Blitz Bureau
NEW DELHI:India is building at a scale and speed unprecedented in its post-Independence history. Expressways are slicing through states, airports are coming up in tier-2 cities, metro rail networks are expanding almost simultaneously across a dozen urban centres.
On paper, this is the infrastructure moment policymakers long promised would unlock productivity, jobs and growth. On the ground, however, the lived experience in many cities tells a more disquieting story: congestion that refuses to ease, projects that overrun timelines, and urban services that buckle under the weight of rapid expansion. The question is no longer whether India can build, but whether it can govern what it builds.
Consider urban roads. Despite thousands of kilometres of new highways and flyovers, traffic in India’s major cities has worsened. The problem is not engineering but coordination. Roads are dug up repeatedly by multiple agencies — municipal bodies, water boards, power utilities — often without shared planning or accountability. The absence of unified command turns infrastructure into a revolving door of disruption, eroding the economic gains such investments are meant to deliver.

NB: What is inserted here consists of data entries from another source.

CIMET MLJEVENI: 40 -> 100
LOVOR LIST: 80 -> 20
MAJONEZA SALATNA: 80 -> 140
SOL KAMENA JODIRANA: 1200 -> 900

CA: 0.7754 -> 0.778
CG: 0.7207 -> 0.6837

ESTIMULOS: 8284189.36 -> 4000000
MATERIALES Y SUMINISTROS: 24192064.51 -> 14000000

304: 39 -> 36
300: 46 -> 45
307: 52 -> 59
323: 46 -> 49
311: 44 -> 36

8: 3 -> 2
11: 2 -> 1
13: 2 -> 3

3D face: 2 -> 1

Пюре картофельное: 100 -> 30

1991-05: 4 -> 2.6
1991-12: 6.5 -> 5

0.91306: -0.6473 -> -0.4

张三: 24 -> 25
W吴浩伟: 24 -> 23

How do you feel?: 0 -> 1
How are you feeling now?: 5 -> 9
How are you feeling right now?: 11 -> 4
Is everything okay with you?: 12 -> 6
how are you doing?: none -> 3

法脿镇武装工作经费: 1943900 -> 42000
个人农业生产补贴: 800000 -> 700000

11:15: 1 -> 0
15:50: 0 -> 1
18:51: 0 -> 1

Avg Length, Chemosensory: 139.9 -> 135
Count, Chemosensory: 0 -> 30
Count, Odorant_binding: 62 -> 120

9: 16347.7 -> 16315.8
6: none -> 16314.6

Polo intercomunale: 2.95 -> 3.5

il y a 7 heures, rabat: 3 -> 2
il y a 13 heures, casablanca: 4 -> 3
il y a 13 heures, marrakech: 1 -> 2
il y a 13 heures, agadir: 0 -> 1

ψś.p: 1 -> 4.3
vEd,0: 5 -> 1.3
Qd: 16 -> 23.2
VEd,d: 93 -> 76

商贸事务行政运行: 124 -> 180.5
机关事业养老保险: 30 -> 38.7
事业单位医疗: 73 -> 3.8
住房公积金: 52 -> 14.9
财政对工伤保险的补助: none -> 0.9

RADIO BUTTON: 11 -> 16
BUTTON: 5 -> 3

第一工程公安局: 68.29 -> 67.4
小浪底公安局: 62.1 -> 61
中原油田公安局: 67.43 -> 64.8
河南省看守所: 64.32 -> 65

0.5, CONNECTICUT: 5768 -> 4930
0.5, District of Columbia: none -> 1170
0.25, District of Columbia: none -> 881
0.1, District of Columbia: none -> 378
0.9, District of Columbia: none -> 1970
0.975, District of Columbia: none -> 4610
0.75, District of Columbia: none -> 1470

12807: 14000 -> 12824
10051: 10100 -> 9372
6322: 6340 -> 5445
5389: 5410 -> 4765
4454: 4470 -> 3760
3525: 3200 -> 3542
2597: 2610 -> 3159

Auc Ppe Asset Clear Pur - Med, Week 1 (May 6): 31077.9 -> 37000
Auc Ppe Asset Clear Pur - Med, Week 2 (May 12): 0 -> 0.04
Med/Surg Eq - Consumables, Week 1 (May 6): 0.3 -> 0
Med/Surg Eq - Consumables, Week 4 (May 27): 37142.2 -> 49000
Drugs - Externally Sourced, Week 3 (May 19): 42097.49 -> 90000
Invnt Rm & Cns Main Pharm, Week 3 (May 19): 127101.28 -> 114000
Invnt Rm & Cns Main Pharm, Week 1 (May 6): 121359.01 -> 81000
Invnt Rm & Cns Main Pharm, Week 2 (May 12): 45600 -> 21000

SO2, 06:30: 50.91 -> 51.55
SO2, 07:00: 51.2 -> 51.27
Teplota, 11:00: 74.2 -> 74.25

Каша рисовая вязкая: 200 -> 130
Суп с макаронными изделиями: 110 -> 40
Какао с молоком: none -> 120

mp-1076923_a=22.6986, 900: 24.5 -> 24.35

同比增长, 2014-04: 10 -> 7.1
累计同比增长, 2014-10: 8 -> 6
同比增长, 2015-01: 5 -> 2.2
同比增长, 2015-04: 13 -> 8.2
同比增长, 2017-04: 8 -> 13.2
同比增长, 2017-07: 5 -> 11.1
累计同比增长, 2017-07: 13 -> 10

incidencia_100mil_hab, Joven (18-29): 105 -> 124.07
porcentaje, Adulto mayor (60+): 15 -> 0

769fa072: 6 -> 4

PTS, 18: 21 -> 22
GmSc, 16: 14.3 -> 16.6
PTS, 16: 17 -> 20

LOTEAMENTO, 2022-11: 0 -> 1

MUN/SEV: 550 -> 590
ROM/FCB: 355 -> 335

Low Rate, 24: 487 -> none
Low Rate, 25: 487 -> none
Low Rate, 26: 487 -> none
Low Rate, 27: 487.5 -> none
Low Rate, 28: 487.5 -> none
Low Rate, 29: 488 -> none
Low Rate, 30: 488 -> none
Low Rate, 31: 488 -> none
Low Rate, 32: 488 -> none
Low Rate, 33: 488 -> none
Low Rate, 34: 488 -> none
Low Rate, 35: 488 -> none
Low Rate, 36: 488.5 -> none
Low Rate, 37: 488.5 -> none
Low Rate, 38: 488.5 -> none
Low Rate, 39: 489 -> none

Airports tell a similar story. India has added or upgraded dozens in recent years, boosting regional connectivity and passenger capacity. Yet access roads, last-mile public transport and airspace management lag behind. New terminals gleam while passengers crawl through bottlenecked approach roads. The aviation ecosystem — regulators, city planners, state governments and airport operators — moves in silos, creating friction that no amount of capital expenditure can fix.
Metro rail projects, once seen as the antidote to urban congestion, now expose another governance fault line. Construction delays, cost overruns and patchy integration with bus and feeder services limit their impact. In several cities, metro ridership remains below projections because land-use planning has not kept pace.
High-density housing, commercial hubs and pedestrian infrastructure have not been aligned with transit corridors, undermining the very logic of mass rapid transport.
India’s infrastructure development must now focus on governance capacity as much as capital outlay. That means empowering city governments, integrating planning across agencies, and measuring success by utilisation and service delivery, not kilometres built or terminals inaugurated
At the heart of these failures lies a structural problem: India’s cities are administered by institutions designed for a far smaller, slower urban economy. Urban local bodies lack financial autonomy, technical capacity and decision-making power. State and Central agencies dominate project execution, while municipalities are left to manage consequences without authority or resources. This imbalance produces impressive assets but weak outcomes.
The obsession with ribbon-cutting also distorts priorities. Political rewards favour visible construction over less glamorous reforms — zoning rationalisation, traffic management, maintenance regimes and data-driven urban planning. Yet it is these invisible systems that determine whether infrastructure improves quality of life or merely adds concrete.
India’s infrastructure push is not misguided; it is incomplete. The next phase must focus on governance capacity as much as capital outlay. That means empowering city governments, integrating planning across agencies, and measuring success by utilisation and service delivery, not kilometres built or terminals inaugurated.
If India fails to make this shift, it risks an urban paradox: world-class infrastructure coexisting with everyday dysfunction. Building faster than we can govern may create headlines today, but without institutional reform, it will only deepen urban chaos tomorrow.